Il faut aller jusqu’au bout et obtenir la disparition du M23 avec ou sans l’appui des Nations unies et des voisins agresseurs de la CIRGL. Comme un roseau au milieu des eaux troubles, Kinshasa a l’obligation de résister, résister et toujours résister.

Actuellement, il est apparu que les accords conclus au sein de la CIRGL n’ont été nullement à l’avantage de la RDC. Loin de là. Tout a été fait pour faire plier davantage la RDC, de façon à ce que, se retrouvant dos au mur, il cède à toute forme de pression.

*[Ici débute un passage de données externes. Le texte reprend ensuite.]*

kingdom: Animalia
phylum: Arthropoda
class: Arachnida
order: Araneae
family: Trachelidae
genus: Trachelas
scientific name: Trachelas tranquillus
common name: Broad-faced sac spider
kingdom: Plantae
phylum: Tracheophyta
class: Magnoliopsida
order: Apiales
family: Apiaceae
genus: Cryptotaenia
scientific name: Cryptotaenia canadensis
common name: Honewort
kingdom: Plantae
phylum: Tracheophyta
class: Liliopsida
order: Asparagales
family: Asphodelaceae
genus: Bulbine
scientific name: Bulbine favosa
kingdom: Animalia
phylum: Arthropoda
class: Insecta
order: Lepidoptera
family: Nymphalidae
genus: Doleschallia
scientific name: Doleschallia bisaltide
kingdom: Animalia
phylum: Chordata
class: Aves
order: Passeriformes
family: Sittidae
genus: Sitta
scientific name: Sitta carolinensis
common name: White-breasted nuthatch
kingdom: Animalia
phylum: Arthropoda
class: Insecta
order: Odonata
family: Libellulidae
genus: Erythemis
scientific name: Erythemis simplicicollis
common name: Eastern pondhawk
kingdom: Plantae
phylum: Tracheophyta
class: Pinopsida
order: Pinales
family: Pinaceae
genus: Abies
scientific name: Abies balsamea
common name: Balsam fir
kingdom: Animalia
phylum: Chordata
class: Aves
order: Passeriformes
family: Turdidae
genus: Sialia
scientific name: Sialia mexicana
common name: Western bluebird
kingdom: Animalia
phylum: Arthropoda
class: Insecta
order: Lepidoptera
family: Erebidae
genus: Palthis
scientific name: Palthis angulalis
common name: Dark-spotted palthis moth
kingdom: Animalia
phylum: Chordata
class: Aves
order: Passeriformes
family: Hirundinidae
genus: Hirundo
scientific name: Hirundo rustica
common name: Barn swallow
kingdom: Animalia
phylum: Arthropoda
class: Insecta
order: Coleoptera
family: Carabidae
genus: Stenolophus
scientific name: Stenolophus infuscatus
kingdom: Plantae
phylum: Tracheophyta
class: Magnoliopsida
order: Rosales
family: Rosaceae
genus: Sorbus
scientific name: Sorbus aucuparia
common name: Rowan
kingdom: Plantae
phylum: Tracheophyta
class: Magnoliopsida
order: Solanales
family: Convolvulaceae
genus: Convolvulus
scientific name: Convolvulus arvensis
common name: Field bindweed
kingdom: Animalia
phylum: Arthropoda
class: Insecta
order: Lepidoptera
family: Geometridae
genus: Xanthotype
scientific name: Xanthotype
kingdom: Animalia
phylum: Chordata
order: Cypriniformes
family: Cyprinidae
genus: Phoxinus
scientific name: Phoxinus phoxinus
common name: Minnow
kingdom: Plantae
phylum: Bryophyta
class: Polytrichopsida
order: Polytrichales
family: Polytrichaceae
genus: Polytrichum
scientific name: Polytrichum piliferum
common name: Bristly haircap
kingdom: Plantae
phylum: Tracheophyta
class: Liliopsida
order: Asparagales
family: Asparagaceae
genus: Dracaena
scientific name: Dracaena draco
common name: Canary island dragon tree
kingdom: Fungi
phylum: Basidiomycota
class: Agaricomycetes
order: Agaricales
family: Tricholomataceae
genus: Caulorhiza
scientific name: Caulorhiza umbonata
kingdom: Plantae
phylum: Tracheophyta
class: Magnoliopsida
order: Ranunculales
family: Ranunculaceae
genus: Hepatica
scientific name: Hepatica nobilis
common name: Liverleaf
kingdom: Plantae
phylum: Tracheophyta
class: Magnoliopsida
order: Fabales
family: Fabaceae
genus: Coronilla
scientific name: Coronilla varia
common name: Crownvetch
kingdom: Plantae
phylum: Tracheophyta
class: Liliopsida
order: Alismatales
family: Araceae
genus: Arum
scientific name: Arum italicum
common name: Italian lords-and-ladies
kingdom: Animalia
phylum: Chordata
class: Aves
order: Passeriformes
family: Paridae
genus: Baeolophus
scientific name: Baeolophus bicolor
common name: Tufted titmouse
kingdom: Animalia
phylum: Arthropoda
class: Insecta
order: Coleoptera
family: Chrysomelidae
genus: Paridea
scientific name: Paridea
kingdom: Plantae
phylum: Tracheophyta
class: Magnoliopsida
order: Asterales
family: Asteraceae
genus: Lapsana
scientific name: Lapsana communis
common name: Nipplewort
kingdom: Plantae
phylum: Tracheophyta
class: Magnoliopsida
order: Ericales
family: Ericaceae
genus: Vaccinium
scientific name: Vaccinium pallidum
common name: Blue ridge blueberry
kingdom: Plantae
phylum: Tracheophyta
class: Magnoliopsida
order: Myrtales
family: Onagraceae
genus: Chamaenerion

En décembre 2012, la CIRGL a obtenu gain de cause en contraignant la RDC à s’asseoir à Kampala sur une même table avec ses bourreaux, le M23.

Mais, l’intrusion du président tanzanien dans la crise de l’Est, avec sa proposition d’un dialogue élargi et global dans la région qui obligerait le Rwanda et l’Ouganda à négocier également avec ses rebelles, a sensiblement changé la donne.

Si Kigali et Kampala refusent de rencontrer ses rebelles, pourquoi en sera alors le cas pour Kinshasa. En quoi ces deux pays, visiblement indexés par l’ONU comme parrains du M23, feraient-ils exception ?

Dans la gestion de crise dans les Grands Lacs, il y a eu depuis toujours une politique de deux poids deux mesures. Vaut mieux tard que jamais, dit-on. Après avoir été entraîné dans des schémas de sortie de crise compromettants pour son avenir, Kinshasa s’est finalement ressaisi.

Il s’agit pour l’instant de tenir tout en se préparant davantage pour parer à toute éventualité. « Qui veut la paix prépare la guerre », renseigne un vieil adage.